## [YOUR TASK]
Extend the passage on renting and the sharing economy by writing what follows its last sentence.

## [PASSAGE PROVIDED]

Segment Open

BMW has announced that its pay-as-you-go car club, DriveNow, will launch in London, following on from Berlin, Vienna and San Francisco. DriveNow works by giving users access to a fleet of BMWs and Minis for a registration fee. Whereas alternatives, such as the well-established Zipcar, require vehicles to be picked up and dropped off in the same location, DriveNow has the advantage of allowing cars to be parked in a range of local areas.

Consumers renting things isn’t new. Most domestic accommodation across the EU is rented and, to a lesser extent, so are vehicles, capital goods, luxury items such as watches and even clothing. But renting is set for a growth spurt, fuelled by online platforms which enable efficient matching, monetising and management.

Environment, producers and consumers

Known as “the sharing economy”, this kind of collaborative consumption is also gaining political backing for the way that sharing goods encourages re-use and sustainability. Dutch MEP Judith Merkies’ paper, The lease society: the end of ownership, advocates the benefits of sharing resources to cut down on waste for the benefit of consumers and the environment. It has passed EU committees, so we can expect a push on “sharing” from EU regulators too.

Segment Closed

## [DATA SHOWN]

Segment Open

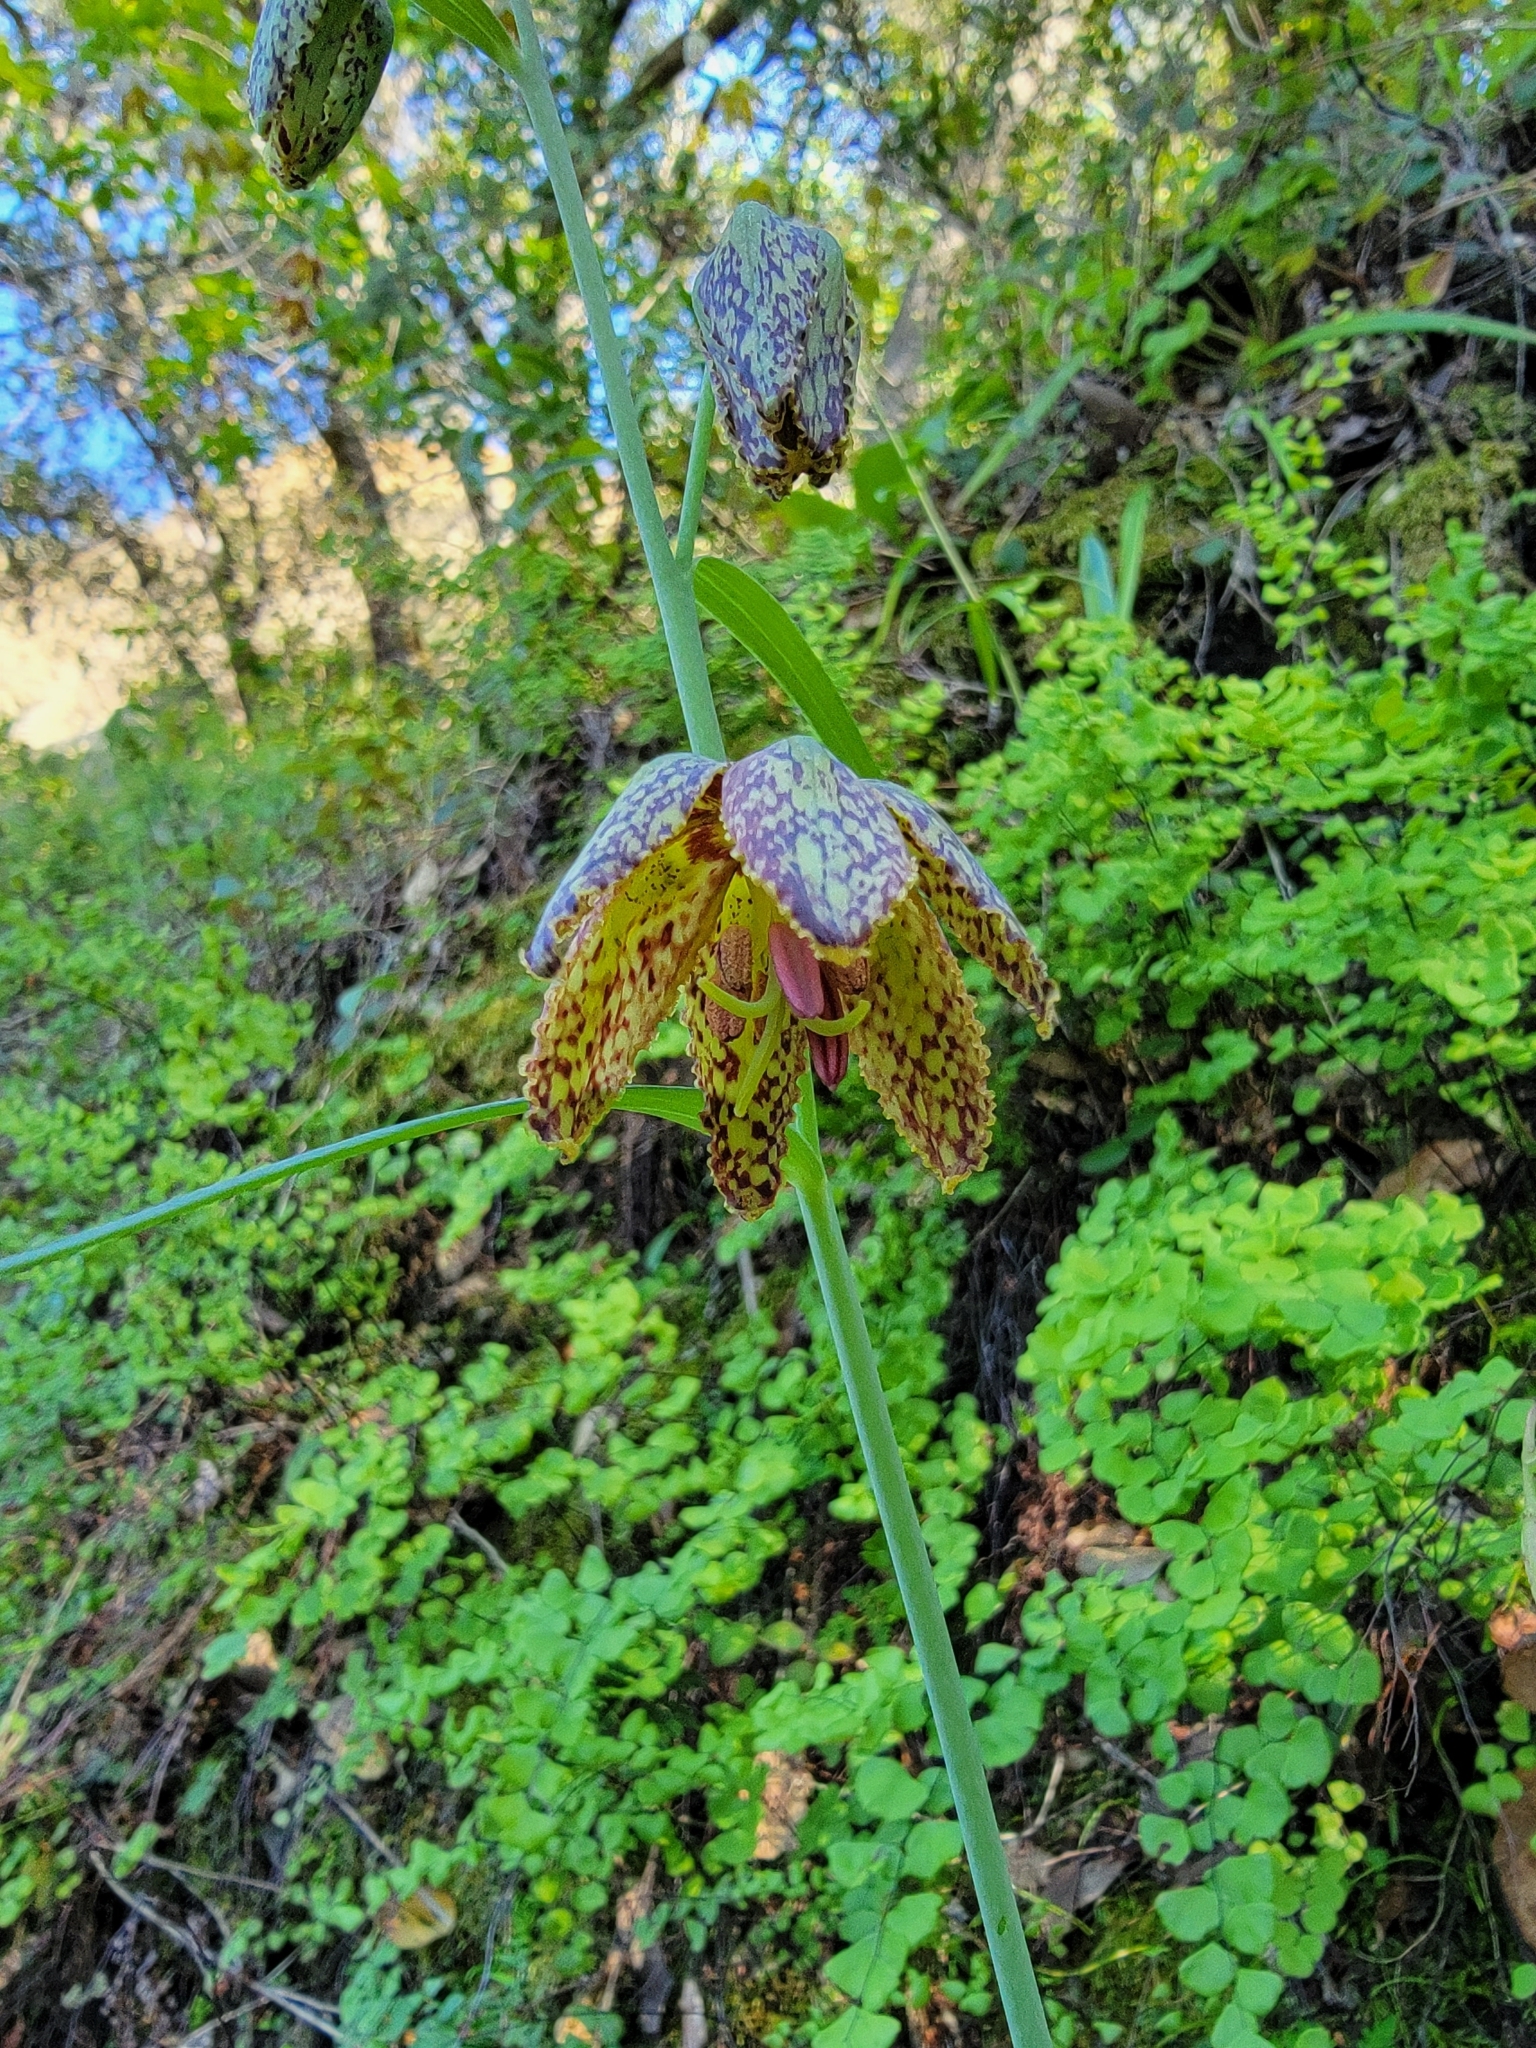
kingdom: Plantae
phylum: Tracheophyta
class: Liliopsida
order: Liliales
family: Liliaceae
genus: Fritillaria
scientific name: Fritillaria affinis
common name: Ojai fritillary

Segment Closed

## [THE ANSWER]
The sharing economy is important for producers as well as consumers and has the potential to change consumption for the benefit of all. Take the example of cars. Manufacturers can no longer rely on growth through private sales as cars are built better and last longer, and car ownership has dwindled along with an increasingly urban global population. So, manufacturers need a new business model for growth.

Consumers gain in the flexibility that sharing gives them. very different to old fashioned renting which inevitably required the consumer to “buy in” for a period of time. With sharing you can mix and match your consumption as and when you choose. You are not tied in, it’s all about being available and easy to use. Schemes such as DriveNow offer people the opportunity to drive prestige cars they might not be able to purchase, as well as the variety of options from Minis to the bigger BMW models.

A growth business

Since the advent and immense popularity of bike-hire schemes in cities across the world – from Chicago to London – new initiatives to get city dwellers to engage more with the business of sharing keep on coming. In 2015 French entrepreneur Vincent Bolloré will be launching an electric car-sharing scheme in London, based on his Parisian Autolib’ prototype. It will allow drivers to book a car using their mobile phones and smart cards for short periods of time from £5 for half an hour.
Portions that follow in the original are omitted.